How Kombucha Scoby is Produced

Discovered over 2,000 years ago, kombucha culture has been used for generations in the Eastern world to produce a medicinal tea like beverage. Although there are many anecdotal accounts of kombucha health properties, medical investigations are still being undertaken to prove the medicinal properties of kombucha. However, many users believe that this wonderful beverage keeps them healthy and away from illness. Users have often reported increased energy levels and improved immune systems. Regular kombucha tea drinkers claiming they no longer suffer from ill health.

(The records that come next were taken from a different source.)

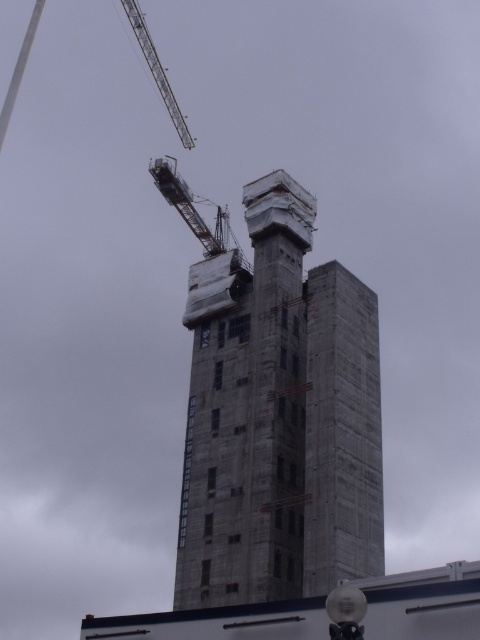
Between concrete at center and metallic gray crane at upper left, which one has more height?

With more height is metallic gray crane at upper left.

Who is lower down, concrete at center or metallic gray crane at upper left?

concrete at center

At what (x,y) coordinates should I click in order to perform the action: click on concrete at center. Please return your answer as a coordinate pair (x, y). The width and height of the screenshot is (480, 640). Looking at the image, I should click on (278, 417).

Which is more to the right, metallic gray crane at upper left or metallic gray crane at upper center?

metallic gray crane at upper center is more to the right.

Find the location of `metallic gray crane at upper left`. metallic gray crane at upper left is located at coordinates (156, 70).

Find the location of a particular element. This screenshot has height=640, width=480. metallic gray crane at upper left is located at coordinates (156, 70).

Find the location of `metallic gray crane at upper left`. metallic gray crane at upper left is located at coordinates (156, 70).

Does concrete at center come in front of metallic gray crane at upper center?

Yes, it is in front of metallic gray crane at upper center.

Is concrete at center thinner than metallic gray crane at upper center?

In fact, concrete at center might be wider than metallic gray crane at upper center.

In order to click on concrete at center in this screenshot , I will do `click(278, 417)`.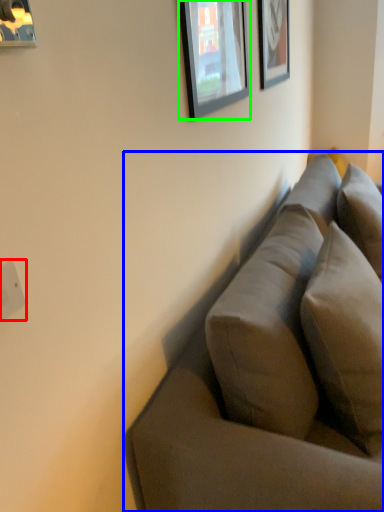
Question: Which object is positioned farthest from electric outlet (highlighted by a red box)? Select from studio couch (highlighted by a blue box) and picture frame (highlighted by a green box).

Choices:
 (A) studio couch
 (B) picture frame

Answer: (B)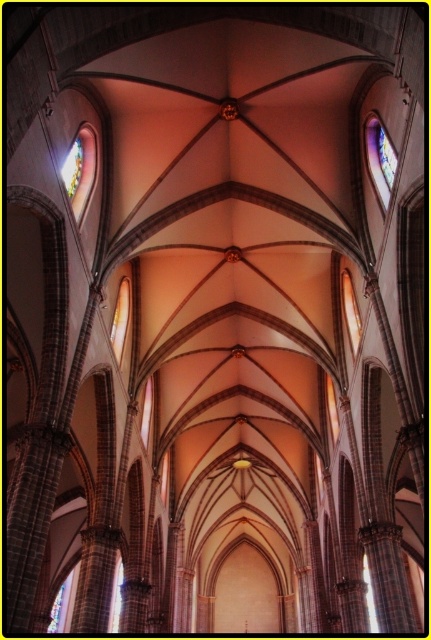
You are an architect assessing the cathedral design. You need to install a new lighting fixture between the multicolored stained glass at upper right and the multicolored stained glass at upper left. Which stained glass has a wider space available for installation?

The multicolored stained glass at upper right has a wider space available for installation because its width surpasses that of the multicolored stained glass at upper left.

You are standing at the entrance of the cathedral and looking towards the altar. Where is the multicolored stained glass at upper right located in relation to your position?

The multicolored stained glass at upper right is located at the upper right section of the cathedral, positioned at coordinates point (380,157) relative to your viewpoint.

Kombucha culture is used in a simple fermenting process that is often undertaken in a home environment. The culture, or mushroom as it is often referred, is simply added to a mixture of tea and sugar. The fusion of tea, sugar and culture is left in a warm place to undergo a natural fermentation process. The thick mushroom like substance is often referred to as kombucha scoby. Scoby is an acronym for Symbiotic Colony of Bacteria and Yeast. It is this combination of healthy bacteria and yeast that yields the health benefits of the tea.

The kombucha scoby forms a thick cloudy layer on top of the tea. It is this mixture of bacteria and yeast that causes the beneficial chemical reaction to occur. After the chemical reaction is complete, the underlying liquid is drained from underneath the scoby. It is this liquid that contains all the beneficial nutrients of the kombucha. Rather than directly discard the scoby layer, it can then be split and reused to create a never ending supply of culture for making kombucha tea. Often fermenting yeast and bacteria will create an alcoholic beverage. However, Kombucha Scoby creates a fermented beverage with less than 1% alcoholic content. It is the mixture of acids that the fermenting process creates that are most beneficial to the health and well being of the drinker.

Because of the mixture of yeast and bacteria, Kombucha Scoby is a living and breathing organism that should be carefully cared for. If brewing kombucha tea at home you should maintain the highest levels of cleanliness so as not to contaminate the culture. If left unprotected, the culture is prone to quickly developing a covering of mould. If your culture shows any signs of mould it is best to discard the culture and start from scratch.